Dataset entries
━━━━━━━━

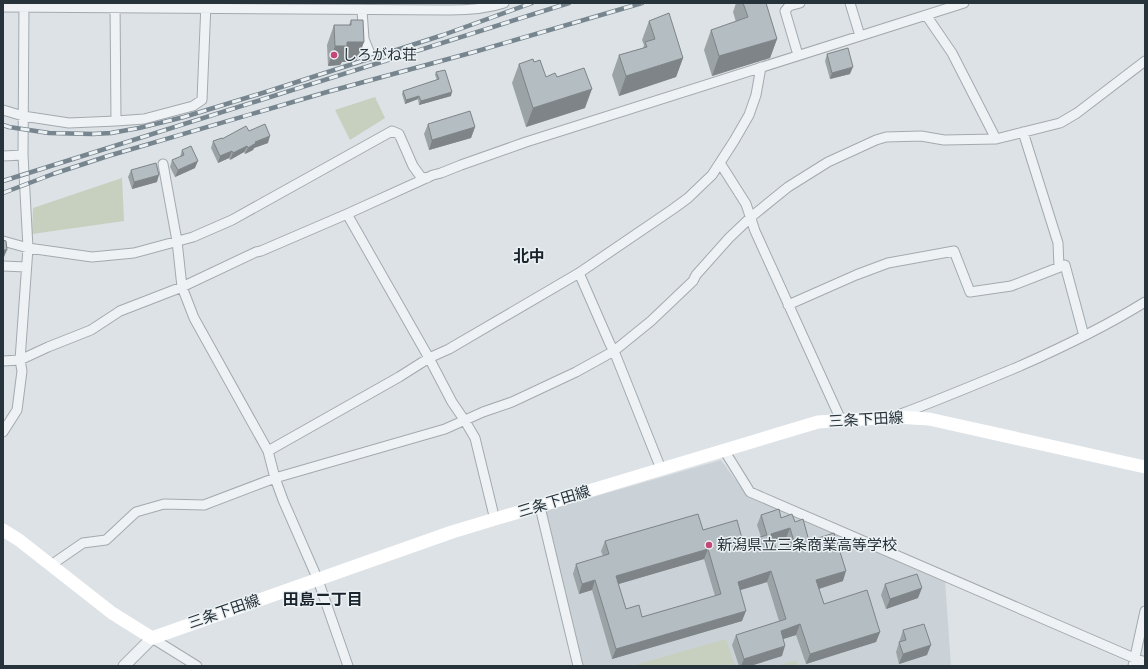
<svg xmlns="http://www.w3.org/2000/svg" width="1148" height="669" font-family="'Alegreya Sans','Noto Sans JP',sans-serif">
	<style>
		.built { fill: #cbd2d7 }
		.green { fill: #c7cfbe }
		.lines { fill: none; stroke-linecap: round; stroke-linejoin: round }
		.minor-casing { stroke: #a3aaaf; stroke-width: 11 }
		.tertiary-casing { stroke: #a3aaaf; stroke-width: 13 }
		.minor { stroke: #eff2f4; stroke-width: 9 }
		.tertiary { stroke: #eff2f4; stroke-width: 11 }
		.secondary { stroke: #fff; stroke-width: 13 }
		.rail-casing { stroke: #77858e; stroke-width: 4.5 }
		.rail { stroke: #ecf1f4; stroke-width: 3; stroke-dasharray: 9; stroke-linecap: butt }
		.wall { fill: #9ba3a7; fill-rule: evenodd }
		.shaded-wall { fill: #7e8488 }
		.building { fill: #b4bdc2; stroke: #7e8488; fill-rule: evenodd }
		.poi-dot { fill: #c54778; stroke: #ecf1f4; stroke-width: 1.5 }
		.labels { text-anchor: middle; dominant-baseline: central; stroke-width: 3; stroke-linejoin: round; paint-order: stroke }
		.poi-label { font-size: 15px; fill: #27333b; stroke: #ecf1f4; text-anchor: start }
		.street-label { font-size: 15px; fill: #27333b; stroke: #ecf1f4 }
		.neighbourhood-label { font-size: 16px; font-weight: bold; fill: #1a242c; stroke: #ecf1f4 }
	</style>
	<rect width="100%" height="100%" fill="#dde2e6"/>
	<path class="built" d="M721,460l26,36 198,84 6,86h-368l-38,-155z"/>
	<path class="green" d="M375,97l10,21 -35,22 -15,-30z
		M122,178l2,43 -92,13 1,-26z
		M726,639l9,27h-103z
		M796,660l2,6h-21z"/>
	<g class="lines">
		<g class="minor-casing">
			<path id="minor" d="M115,3l1,118
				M850,3l10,33
				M3,7l447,3c18,0 36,-1 54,-7
				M362,10l2,29 7,17
				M926,15l26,38 44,86
				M798,55l-13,-44 4,-5 11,-3
				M3,110l20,6 46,7 47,-2 28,-2 49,-13 9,-6 4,-97
				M1023,132l35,111 1,24
				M3,156l20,-1
				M720,163l26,41 9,27 86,189
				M163,164l14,77 5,46 12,31 74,133 7,27 8,22 35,80 30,86
				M347,214l82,144 23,44 13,19 10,17 20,82
				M3,241l25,7 64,9 42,-4 59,-16 39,-17 160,-89 7,3 14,32 8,11 6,1
				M3,266l23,1
				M579,273l31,71 4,7 47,118
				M788,305l68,-30 32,-12 66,-12 16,41 41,-6 54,-21 19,71
				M3,361l17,-1 28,-13 43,-17 29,-19 62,-24 74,-35 5,-1 86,-37 86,-39 8,-2 20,-8 65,-23 438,-139
				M898,415c41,-15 81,-32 122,-49 43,-19 85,-39 125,-64
				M3,432l14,-22 5,-39 -2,-11 8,-112 -5,-93 1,-152
				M724,450l26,42 384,166 11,4
				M268,451l131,-74 30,-19 20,-9 130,-76 94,-64 15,-11 24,-23 22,-34 15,-26 7,-20 5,-28
				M540,507l38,159
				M51,565l32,-22 23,-3 30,-28 28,-8 40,1 71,-27 170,-49 38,-17 29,-10 64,-30 38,-21 37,-30 42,-40 3,-6 33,-37 22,-21 37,-30 40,-25 48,-22 10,-3 35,-1 23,4 52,-1 64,-16 17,-10 68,-52
				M152,638l45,28
				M1133,666l12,-55"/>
		</g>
		<g class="tertiary-casing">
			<path id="tertiary" d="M124,666l28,-28"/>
		</g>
		<use href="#minor" class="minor"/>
		<use href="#tertiary" class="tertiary"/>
		<path class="secondary" d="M3,530l16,10 93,73 40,25 300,-106 366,-110 77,-5 34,2 216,48"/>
		<g class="rail-casing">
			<path id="rail" d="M3,125l6,2 40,6 44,1 18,-1 28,-5 45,-11 88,-27 171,-55 89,-32
				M3,181l566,-178
				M3,193l50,-19 55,-18 219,-64 147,-40 168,-49"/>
		</g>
		<use href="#rail" class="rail"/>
	</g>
	<path class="wall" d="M736,3h30l11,36 -7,19 -58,18 -8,-26 7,-20 25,-8 -3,-10z
		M351,20l13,22 -8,19 -14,1 -2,3 -12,1 -1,-21 7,-20h15z
		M649,21l34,37 -7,19 -57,19 -7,-21 7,-20 24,-7 1,-3 -2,-5z
		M827,54l23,20 -20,5 -5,-18z
		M534,62l12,15h11l28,31 -59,19 -14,-44 7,-19z
		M436,72l15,24 -32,9 -1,-6 -13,5 -3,-10 1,-3 34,-11 -2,-5z
		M428,124l47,3 -4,11 -42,12 -5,-16z
		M249,131l19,12 -14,5 -1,2 -8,4 -1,-2 -14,8 -1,-2 -11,5 -7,-15 2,-7z
		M182,150l13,18 -20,9 -5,-10 2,-7 8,-3z
		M131,170l26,12 -25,7 -4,-12z
		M761,515l20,3 14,4 14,19 34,40 -24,8 5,15 56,28 -4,10 -70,22 -10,-29 -13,4 -1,17 -32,10h-11l-7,-21 4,-10 43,-14 -12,-39 -27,8 2,31 -130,38 -20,-69 -13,4 -6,-20 3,-10 27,-8 -2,-5 4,-10 98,-11 40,12 18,-5 -4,-12zM786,538l3,9 -12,4 -3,-9zM704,559l11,37 -73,21 -16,-8 -8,-25z
		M885,584l33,14 -32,11 -5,-14z
		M903,630l24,25 -28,9 -3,-12z"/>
	<path class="shaded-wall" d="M777,39l-7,19 -58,18 7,-20z
		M347,42h17l-8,19 -14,1 -2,3 -12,1 7,-20z
		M683,58l-7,19 -57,19 7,-20z
		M853,67l-3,7 -20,5 2,-6z
		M592,89l-7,19 -59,19 7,-19z
		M452,92l-1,4 -32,9 2,-4z
		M419,96l-1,3 -13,5 1,-4z
		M475,127l-4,11 -42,12 3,-10z
		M270,136l-2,7 -14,5 -1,2 -8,4 3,-6 7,-6z
		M247,146l-3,6 -14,8 3,-7z
		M232,151l-3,7 -11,5 2,-7z
		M198,161l-3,7 -20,9 3,-7z
		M159,175l-2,7 -25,7 2,-7z
		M3,250h4l-3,7h-1z
		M790,528l-4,10 -18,6 3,-10z
		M708,549l-4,10 -92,27 4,-10z
		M771,571l-4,11 -33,10 4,-10z
		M846,571l-3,10 -31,10 4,-11z
		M595,580l-3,10 -13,4 3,-10z
		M922,588l-4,10 -32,11 4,-10z
		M746,611l-4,10 -130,38 4,-10z
		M800,624l-4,11 -19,6 4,-10z
		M880,632l-4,10 -70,22 4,-10z
		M931,645l-4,10 -28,9 4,-10z
		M785,646l-3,10 -32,10h-9l3,-7z"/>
	<path class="building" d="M743,3h23l11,36 -58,17 -8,-26 37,-13z
		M669,13l14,45 -57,18 -7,-21 28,-8 -2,-5 10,-3 -6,-18z
		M351,20h12l1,22h-17v4h-12l-1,-21h17z
		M848,48l5,19 -21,6 -5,-19z
		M533,59l1,3 6,-2 6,17 9,-4 2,4 27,-9 8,21 -59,19 -14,-44z
		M445,70l7,22 -31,9 -2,-5 -13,4 -3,-9 36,-12 -3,-7z
		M470,111l5,16 -43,13 -4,-16z
		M265,124l5,12 -15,6 1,1 -8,5 -1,-2 -14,7 -1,-2 -12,5 -7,-15 9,-3v1l24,-13 3,5z
		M191,146l7,15 -20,9 -6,-10 12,-5 -2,-5z
		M156,163l3,12 -25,7 -3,-12z
		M3,240l3,1 1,9h-4z
		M779,509l2,9 11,-4 3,8 8,-3 6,22 25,-8 12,38 -30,9 8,24 43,-14 13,42 -70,22 -10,-30 -19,7 4,15 -41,13 -8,-24 50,-16 -15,-48 -33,11 8,29 -130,38 -21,-69 -13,4 -6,-20 33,-10 -4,-13 93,-27 5,16 34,-10 6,22 24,-7 -6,-20zM790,528l5,17 -18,6 -6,-17zM708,549l13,45 -79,23 -3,-12 -13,4 -10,-33z
		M917,574l5,14 -32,11 -5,-15z
		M924,624l7,21 -28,9 -4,-12 7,-2 -3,-10z"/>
	<g class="poi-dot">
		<circle cx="334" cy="55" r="4"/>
		<circle cx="709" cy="545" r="4"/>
	</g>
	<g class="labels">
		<g class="poi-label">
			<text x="342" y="55">しろがね荘</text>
			<text x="717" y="545">新潟県立三条商業高等学校</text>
		</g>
		<g class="street-label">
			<text transform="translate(866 420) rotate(-3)">三条下田線</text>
			<text transform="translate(554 502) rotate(-17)">三条下田線</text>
			<text transform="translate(224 612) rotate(-19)">三条下田線</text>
		</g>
		<g class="neighbourhood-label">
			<text x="529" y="257">北中</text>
			<text x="323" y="600">田島二丁目</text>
		</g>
	</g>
	<rect width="1148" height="669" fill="none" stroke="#27333b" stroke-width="8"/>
</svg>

━━━━━━━━

Exercise directions = Exact copies of the line with "M779,509l2,9 11,-4 3,8" and of every later line in the entries make up the whole answer.

Response =
		M779,509l2,9 11,-4 3,8 8,-3 6,22 25,-8 12,38 -30,9 8,24 43,-14 13,42 -70,22 -10,-30 -19,7 4,15 -41,13 -8,-24 50,-16 -15,-48 -33,11 8,29 -130,38 -21,-69 -13,4 -6,-20 33,-10 -4,-13 93,-27 5,16 34,-10 6,22 24,-7 -6,-20zM790,528l5,17 -18,6 -6,-17zM708,549l13,45 -79,23 -3,-12 -13,4 -10,-33z
		M917,574l5,14 -32,11 -5,-15z
		M924,624l7,21 -28,9 -4,-12 7,-2 -3,-10z"/>
	<g class="poi-dot">
		<circle cx="334" cy="55" r="4"/>
		<circle cx="709" cy="545" r="4"/>
	</g>
	<g class="labels">
		<g class="poi-label">
			<text x="342" y="55">しろがね荘</text>
			<text x="717" y="545">新潟県立三条商業高等学校</text>
		</g>
		<g class="street-label">
			<text transform="translate(866 420) rotate(-3)">三条下田線</text>
			<text transform="translate(554 502) rotate(-17)">三条下田線</text>
			<text transform="translate(224 612) rotate(-19)">三条下田線</text>
		</g>
		<g class="neighbourhood-label">
			<text x="529" y="257">北中</text>
			<text x="323" y="600">田島二丁目</text>
		</g>
	</g>
	<rect width="1148" height="669" fill="none" stroke="#27333b" stroke-width="8"/>
</svg>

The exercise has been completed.